I live for Don T’s Argentina hot taeks.


¡Bravo, señor, bravo!


Ok, Hippo, the Angels drafted one of your Wolven yesterday, so I guess you get revenge today…the BFIB just drafted an Anteater pitcher. He’s very solid; probably not Cy Young stuff or anything, but a good rotation guy in a few years.

King Hippo

ha, I did notice that. I would be happy with anything above “org fodder”


Argentina is so dysfunctional. Imagine if Dybala and Messi made peace and Dybala played.

The thing pissing me off most is that hot taek artists in North America are gunning for Messi for not winning any international tournaments, which is so stupid.

Anyway, I have the Argies losing in the quarterfinals


I am so goddamned tired right now.

King Hippo

welcome to OLD it don’t get no better


Oh, right, WHY am I tired? Cause I went to see the Dead and Company last night at the Hollywood Bowl. The Hollywood Bowl is so goddamned cool. And John Mayer really can shred.

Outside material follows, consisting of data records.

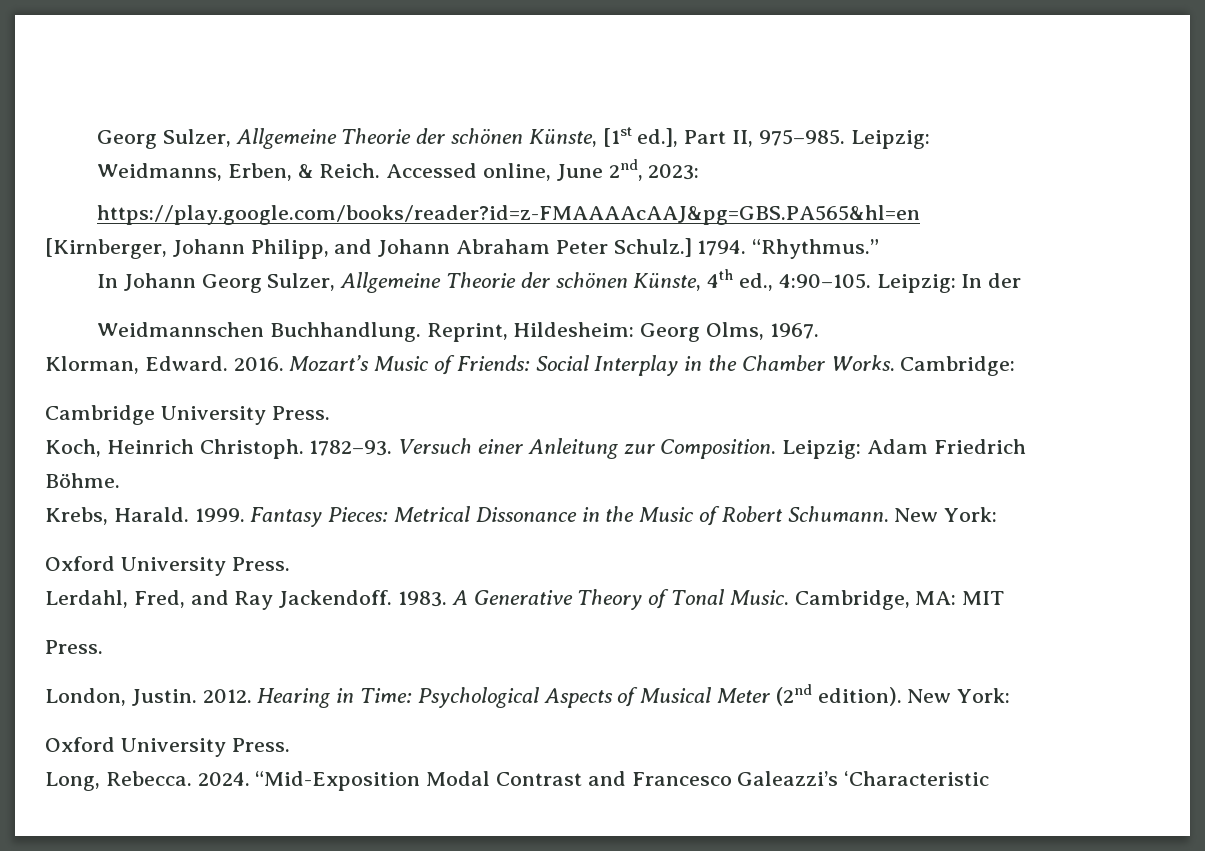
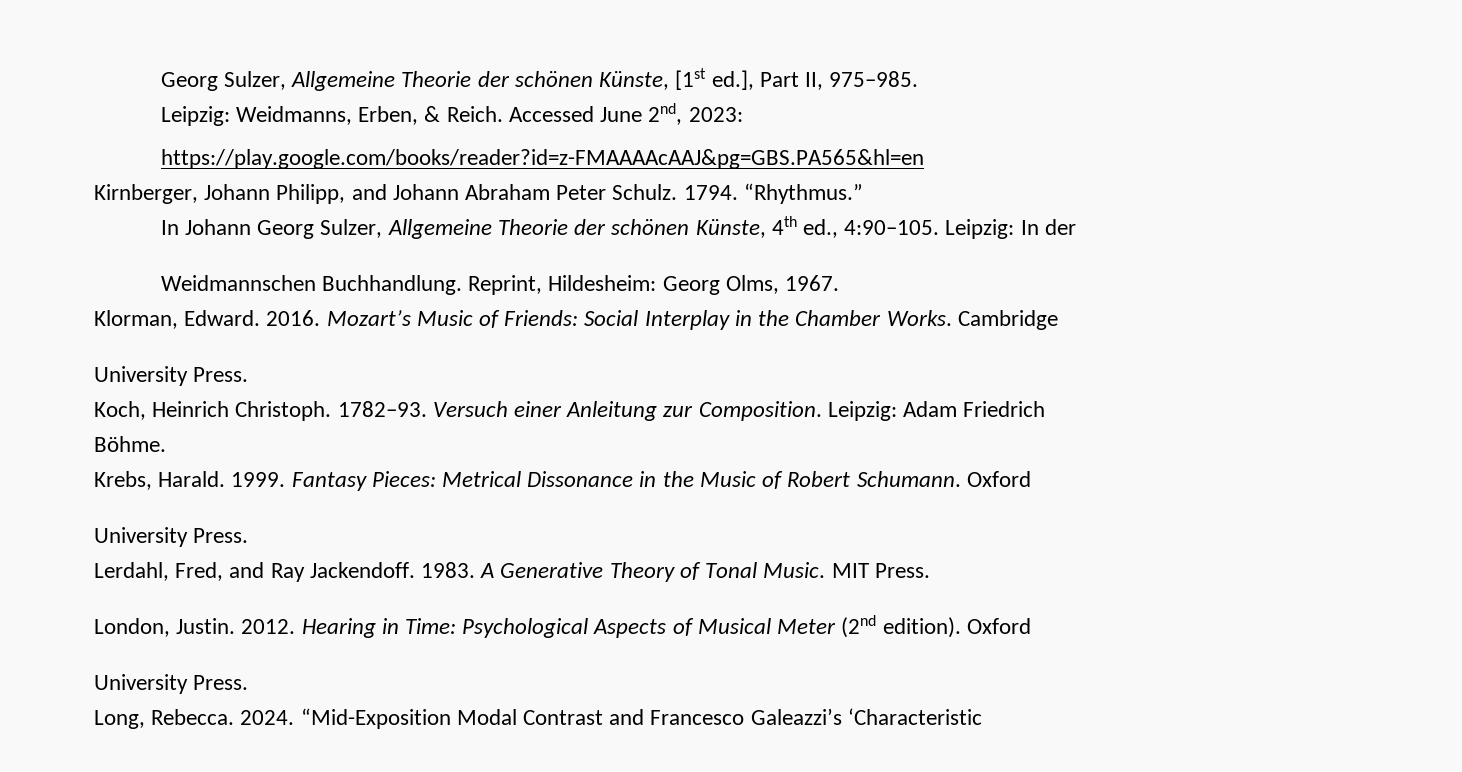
[850,130,930,149] Leipzig: // -> [160,106,230,126] // Leipzig:
[482,163,551,181] online, -> (594, 114) none
[45,238,167,259] [Kirnberger, -> [94,184,198,204] Kirnberger,
[613,238,692,257] Schulz.] -> [612,184,678,200] Schulz.
[900,356,1016,376] [45,405,155,425] Cambridge: // Cambridge -> [957,310,1058,330] Cambridge //
[894,507,998,522] [45,556,115,571] New York: // Oxford -> [966,471,1031,487] Oxford //
[794,590,957,610] Cambridge, MA: -> (826, 570) none
(1005, 598) // -> (869, 570) none
[907,688,1011,703] [45,737,115,752] New York: // Oxford -> [966,618,1031,634] Oxford //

To answer any followup questions, no, I am not still high. But it wouldn’t surprise me if I was.

yeah right

Going to the Hollywood Bowl in October and The Greek in August.

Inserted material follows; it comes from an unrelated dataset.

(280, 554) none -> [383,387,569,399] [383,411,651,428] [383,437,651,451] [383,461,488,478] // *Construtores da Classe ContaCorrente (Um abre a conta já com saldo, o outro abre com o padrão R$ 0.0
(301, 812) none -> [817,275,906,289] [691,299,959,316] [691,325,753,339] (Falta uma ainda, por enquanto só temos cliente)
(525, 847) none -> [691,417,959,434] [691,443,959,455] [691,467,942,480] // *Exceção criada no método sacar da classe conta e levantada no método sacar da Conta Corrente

I love the Hollywood bowl.


Great place to see a show (assuming you’re in a box…giggity). Getting there/back from the OC is hell.


We were actually just two rows back from the top of the boxes. Which is, in my opinion, a really incredible place to be.

Brick Meathook
Brick Meathook

I saw a broadcast of A Prairie Home Companion at The Greek, in case you were wondering how much of a dork I am.

King Hippo

Sharon Van Etten opens for Bon Iver there this September (IIRC). Hippo? Status jelly.

King Hippo

pesky neighbour Qatar had me rolling – but ya forgot the “u” smh


If the Simpsons have taught me anything it is that Rand McNally will be a force to be reckoned with.


After learning that in Rand McNally, hamburgers eat people, Andy Reid went through a Rambo training style montage to avenge his fallen brothers.